For this lab you should submit, on Blackboard, your .Rmd and .docx-files at the end of the lab hour.

Course Evaluations

Before you start with today's lab, do the course evaluation.

Two-way tables

Task Load the dataset HairEyeColor using the command data(HairEyeColor).

This data set is a 3-way contingency table for hair-color, eye-color and gender from a collection of 592 students.

Task Using margin.table create three 2-way tables. One should contain hair- and eye-color, the second should contain hair-color and gender and the third should contain eye-color and gender.

Task Using chisq.test, test whether hair- and eye-color are independent.

Task Using chisq.test, test whether hair-color and gender are independent.

Task Using chisq.test, test whether eye-color and gender are independent.

Task For each of the three tests, use the library DescTools and the function CramerV to calculate an effect size. For the tests that came out significant, describe the effect size.

Task Was there anything surprising in the results you saw? Describe it and speculate about possible reasons. It might be worth looking at the differences in test$observed-test$expected and see if these have anything interesting to say.

Goodness of Fit

According to the Mars / Wrigley company, Skittles have an even distribution of colors in the bags, while M&Ms follow a specific pattern.

As of 2017, M&M color distributions were different between factories. In the US, these are Cleveland (CLV) and Hackettstown (HKP). These cities can be found on the packaging. Distributions are:

factory red orange yellow green blue brown
CLV 0.13 0.20 0.14 0.20 0.21 0.12
HKP 0.12 0.25 0.12 0.12 0.25 0.12

Skittles

Task Fetch one Skittles bag from Prof.

Task For a Goodness of Fit chi square test to be valid, each expected count must be at least 5. How many Skittles will you need to perform a Goodness of Fit test against their distribution?

Task Count how many times each color of Skittles occurs in your bag. If necessary, pool your bag with your bench neighbors until you are able to reach the minimum \(n\) necessary for a Goodness of Fit test.
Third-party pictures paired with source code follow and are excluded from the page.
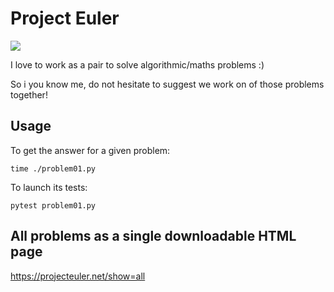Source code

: # Project Euler

[![](https://projecteuler.net/profile/Lucas-C.png)](https://projecteuler.net)

I love to work as a pair to solve algorithmic/maths problems :)

So i you know me, do not hesitate to suggest we work on of those problems together!

## Usage

To get the answer for a given problem:

    time ./problem01.py

To launch its tests:

    pytest problem01.py

## All problems as a single downloadable HTML page

<https://projecteuler.net/show=all>
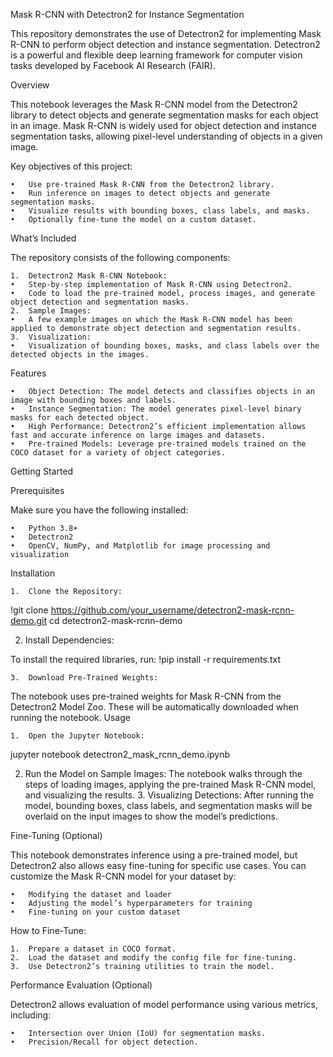 Mask R-CNN with Detectron2 for Instance Segmentation

This repository demonstrates the use of Detectron2 for implementing Mask R-CNN to perform object detection and instance segmentation. Detectron2 is a powerful and flexible deep learning framework for computer vision tasks developed by Facebook AI Research (FAIR).

Overview

This notebook leverages the Mask R-CNN model from the Detectron2 library to detect objects and generate segmentation masks for each object in an image. Mask R-CNN is widely used for object detection and instance segmentation tasks, allowing pixel-level understanding of objects in a given image.

Key objectives of this project:

	•	Use pre-trained Mask R-CNN from the Detectron2 library.
	•	Run inference on images to detect objects and generate segmentation masks.
	•	Visualize results with bounding boxes, class labels, and masks.
	•	Optionally fine-tune the model on a custom dataset.

What’s Included

The repository consists of the following components:

	1.	Detectron2 Mask R-CNN Notebook:
	•	Step-by-step implementation of Mask R-CNN using Detectron2.
	•	Code to load the pre-trained model, process images, and generate object detection and segmentation masks.
	2.	Sample Images:
	•	A few example images on which the Mask R-CNN model has been applied to demonstrate object detection and segmentation results.
	3.	Visualization:
	•	Visualization of bounding boxes, masks, and class labels over the detected objects in the images.

Features

	•	Object Detection: The model detects and classifies objects in an image with bounding boxes and labels.
	•	Instance Segmentation: The model generates pixel-level binary masks for each detected object.
	•	High Performance: Detectron2’s efficient implementation allows fast and accurate inference on large images and datasets.
	•	Pre-trained Models: Leverage pre-trained models trained on the COCO dataset for a variety of object categories.

Getting Started

Prerequisites

Make sure you have the following installed:

	•	Python 3.8+
	•	Detectron2
	•	OpenCV, NumPy, and Matplotlib for image processing and visualization

Installation

	1.	Clone the Repository:
!git clone https://github.com/your_username/detectron2-mask-rcnn-demo.git
cd detectron2-mask-rcnn-demo

2.	Install Dependencies:

To install the required libraries, run:
!pip install -r requirements.txt

	3.	Download Pre-Trained Weights:
The notebook uses pre-trained weights for Mask R-CNN from the Detectron2 Model Zoo. These will be automatically downloaded when running the notebook.
Usage

	1.	Open the Jupyter Notebook:
 jupyter notebook detectron2_mask_rcnn_demo.ipynb

 2.	Run the Model on Sample Images:
The notebook walks through the steps of loading images, applying the pre-trained Mask R-CNN model, and visualizing the results.
	3.	Visualizing Detections:
After running the model, bounding boxes, class labels, and segmentation masks will be overlaid on the input images to show the model’s predictions.

Fine-Tuning (Optional)

This notebook demonstrates inference using a pre-trained model, but Detectron2 also allows easy fine-tuning for specific use cases. You can customize the Mask R-CNN model for your dataset by:

	•	Modifying the dataset and loader
	•	Adjusting the model’s hyperparameters for training
	•	Fine-tuning on your custom dataset

How to Fine-Tune:

	1.	Prepare a dataset in COCO format.
	2.	Load the dataset and modify the config file for fine-tuning.
	3.	Use Detectron2’s training utilities to train the model.

Performance Evaluation (Optional)

Detectron2 allows evaluation of model performance using various metrics, including:

	•	Intersection over Union (IoU) for segmentation masks.
	•	Precision/Recall for object detection.
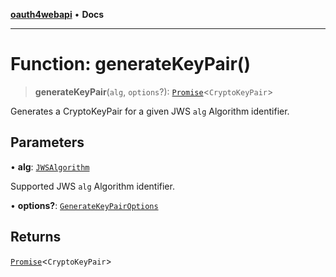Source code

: [**oauth4webapi**](../README.md) • **Docs**

***

# Function: generateKeyPair()

> **generateKeyPair**(`alg`, `options`?): [`Promise`](https://developer.mozilla.org/docs/Web/JavaScript/Reference/Global_Objects/Promise)\<`CryptoKeyPair`\>

Generates a CryptoKeyPair for a given JWS `alg` Algorithm identifier.

## Parameters

• **alg**: [`JWSAlgorithm`](../type-aliases/JWSAlgorithm.md)

Supported JWS `alg` Algorithm identifier.

• **options?**: [`GenerateKeyPairOptions`](../interfaces/GenerateKeyPairOptions.md)

## Returns

[`Promise`](https://developer.mozilla.org/docs/Web/JavaScript/Reference/Global_Objects/Promise)\<`CryptoKeyPair`\>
Task Use the chisq.test function to test the following:

  • Null hypothesis: The proportions given for the Skittles are accurate.
  • Alternative hypothesis: The proportions given for the factory differ from the ones for the Skittles.
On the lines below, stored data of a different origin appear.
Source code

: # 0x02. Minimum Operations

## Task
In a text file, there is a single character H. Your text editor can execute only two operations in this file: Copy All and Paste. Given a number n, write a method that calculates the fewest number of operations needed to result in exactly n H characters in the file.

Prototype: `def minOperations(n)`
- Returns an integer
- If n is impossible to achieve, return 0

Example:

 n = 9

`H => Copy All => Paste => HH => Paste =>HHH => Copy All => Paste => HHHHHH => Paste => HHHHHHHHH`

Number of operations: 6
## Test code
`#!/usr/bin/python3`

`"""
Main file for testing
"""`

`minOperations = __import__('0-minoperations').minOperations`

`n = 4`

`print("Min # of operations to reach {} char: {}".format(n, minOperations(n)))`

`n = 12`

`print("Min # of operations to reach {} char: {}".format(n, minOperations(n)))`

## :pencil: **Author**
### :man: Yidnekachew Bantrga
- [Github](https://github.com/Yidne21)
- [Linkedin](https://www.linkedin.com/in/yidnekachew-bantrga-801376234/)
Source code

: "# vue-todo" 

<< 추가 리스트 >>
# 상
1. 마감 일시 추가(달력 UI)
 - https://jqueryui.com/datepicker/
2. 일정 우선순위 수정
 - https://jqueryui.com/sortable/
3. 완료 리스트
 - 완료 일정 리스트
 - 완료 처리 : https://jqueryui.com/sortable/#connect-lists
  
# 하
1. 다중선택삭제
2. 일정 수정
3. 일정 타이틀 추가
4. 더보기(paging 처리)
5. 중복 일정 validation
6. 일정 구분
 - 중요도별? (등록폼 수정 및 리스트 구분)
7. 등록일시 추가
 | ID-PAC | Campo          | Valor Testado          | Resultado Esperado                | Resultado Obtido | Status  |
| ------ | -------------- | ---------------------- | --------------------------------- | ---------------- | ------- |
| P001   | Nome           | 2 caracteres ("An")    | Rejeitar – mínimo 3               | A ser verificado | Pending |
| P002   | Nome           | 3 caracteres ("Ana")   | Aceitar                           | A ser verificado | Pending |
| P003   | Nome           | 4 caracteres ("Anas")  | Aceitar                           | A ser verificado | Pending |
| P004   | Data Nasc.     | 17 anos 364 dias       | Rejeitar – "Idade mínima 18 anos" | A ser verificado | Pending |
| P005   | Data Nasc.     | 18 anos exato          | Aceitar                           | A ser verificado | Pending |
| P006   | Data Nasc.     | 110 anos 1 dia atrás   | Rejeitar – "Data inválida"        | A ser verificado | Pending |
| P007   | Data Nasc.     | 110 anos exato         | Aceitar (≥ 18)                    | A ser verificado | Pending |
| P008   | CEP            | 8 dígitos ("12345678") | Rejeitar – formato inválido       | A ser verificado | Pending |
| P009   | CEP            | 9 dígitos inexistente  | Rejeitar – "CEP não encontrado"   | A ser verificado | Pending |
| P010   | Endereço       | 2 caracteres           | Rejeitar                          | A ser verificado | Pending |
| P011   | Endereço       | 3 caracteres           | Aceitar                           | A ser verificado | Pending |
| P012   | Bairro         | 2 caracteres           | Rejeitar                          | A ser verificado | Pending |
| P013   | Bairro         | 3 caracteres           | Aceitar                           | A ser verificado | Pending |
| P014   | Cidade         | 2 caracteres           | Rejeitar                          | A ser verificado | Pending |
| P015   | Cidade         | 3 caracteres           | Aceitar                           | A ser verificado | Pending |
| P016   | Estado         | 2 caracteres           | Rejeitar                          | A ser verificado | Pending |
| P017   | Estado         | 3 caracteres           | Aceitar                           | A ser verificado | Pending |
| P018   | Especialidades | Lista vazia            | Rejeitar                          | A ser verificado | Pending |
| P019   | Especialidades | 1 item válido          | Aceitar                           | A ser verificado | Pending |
Task Was your test significant? What does significance mean here?

Task Using the library DescTools and the function CramerV, calculate an effect size for your chi square test. How large was the effect?

M&M

Task Fetch one M&M bag from Prof. Check on the bag at the front which factory today's candy comes from. Write the factory into your report.
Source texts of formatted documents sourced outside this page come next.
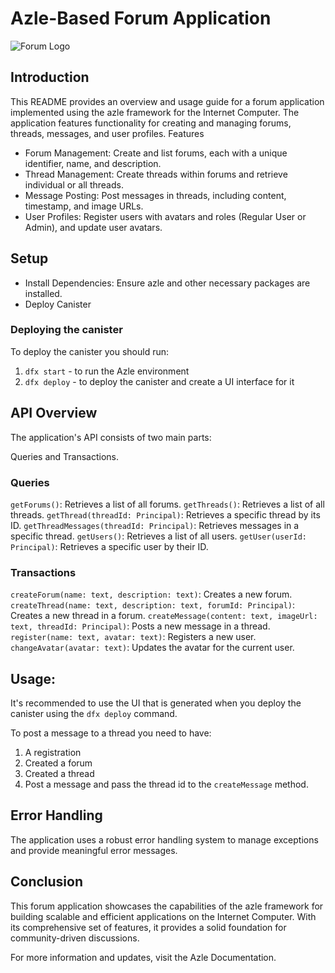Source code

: # Azle-Based Forum Application

![Forum Logo](https://i.imgur.com/a2AGOQh.png)

## Introduction

This README provides an overview and usage guide for a forum application implemented using the azle framework for the Internet Computer. The application features functionality for creating and managing forums, threads, messages, and user profiles.
Features

-   Forum Management: Create and list forums, each with a unique identifier, name, and description.
-   Thread Management: Create threads within forums and retrieve individual or all threads.
-   Message Posting: Post messages in threads, including content, timestamp, and image URLs.
-   User Profiles: Register users with avatars and roles (Regular User or Admin), and update user avatars.

## Setup

-   Install Dependencies: Ensure azle and other necessary packages are installed.
-   Deploy Canister

### Deploying the canister

To deploy the canister you should run:

1. `dfx start` - to run the Azle environment
2. `dfx deploy` - to deploy the canister and create a UI interface for it

## API Overview

The application's API consists of two main parts:

Queries and Transactions.

### Queries

`getForums()`: Retrieves a list of all forums.
`getThreads()`: Retrieves a list of all threads.
`getThread(threadId: Principal)`: Retrieves a specific thread by its ID.
`getThreadMessages(threadId: Principal)`: Retrieves messages in a specific thread.
`getUsers()`: Retrieves a list of all users.
`getUser(userId: Principal)`: Retrieves a specific user by their ID.

### Transactions

`createForum(name: text, description: text)`: Creates a new forum.
`createThread(name: text, description: text, forumId: Principal)`: Creates a new thread in a forum.
`createMessage(content: text, imageUrl: text, threadId: Principal)`: Posts a new message in a thread.
`register(name: text, avatar: text)`: Registers a new user.
`changeAvatar(avatar: text)`: Updates the avatar for the current user.

## Usage:

It's recommended to use the UI that is generated when you deploy the canister using the `dfx deploy` command.

To post a message to a thread you need to have:

1. A registration
2. Created a forum
3. Created a thread
4. Post a message and pass the thread id to the `createMessage` method.

## Error Handling

The application uses a robust error handling system to manage exceptions and provide meaningful error messages.

## Conclusion

This forum application showcases the capabilities of the azle framework for building scalable and efficient applications on the Internet Computer. With its comprehensive set of features, it provides a solid foundation for community-driven discussions.

For more information and updates, visit the Azle Documentation.
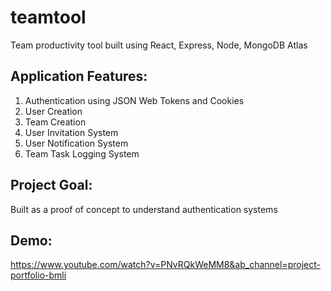 # teamtool
Team productivity tool built using React, Express, Node, MongoDB Atlas

## Application Features:
1. Authentication using JSON Web Tokens and Cookies
2. User Creation
3. Team Creation
4. User Invitation System
5. User Notification System
6. Team Task Logging System

## Project Goal:
Built as a proof of concept to understand authentication systems

## Demo: 
https://www.youtube.com/watch?v=PNvRQkWeMM8&ab_channel=project-portfolio-bmli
Task For a Goodness of Fit chi square test to be valid, each expected count must be at least 5. How many M&Ms will you need to perform a Goodness of Fit test against this factory's distribution?

Task Count how many times each color of M&Ms occurs in your bag. If necessary, pool your bag with your bench neighbors until you are able to reach the minimum \(n\) necessary for a Goodness of Fit test.

Task Use the chisq.test function to test the following:

  • Null hypothesis: The proportions given for the factory are accurate.
  • Alternative hypothesis: The proportions given for the factory differ from the ones for the M&Ms.

Task Was your test significant? What does significance mean here?

Task Using the library DescTools and the function CramerV, calculate an effect size for your chi square test. How large was the effect?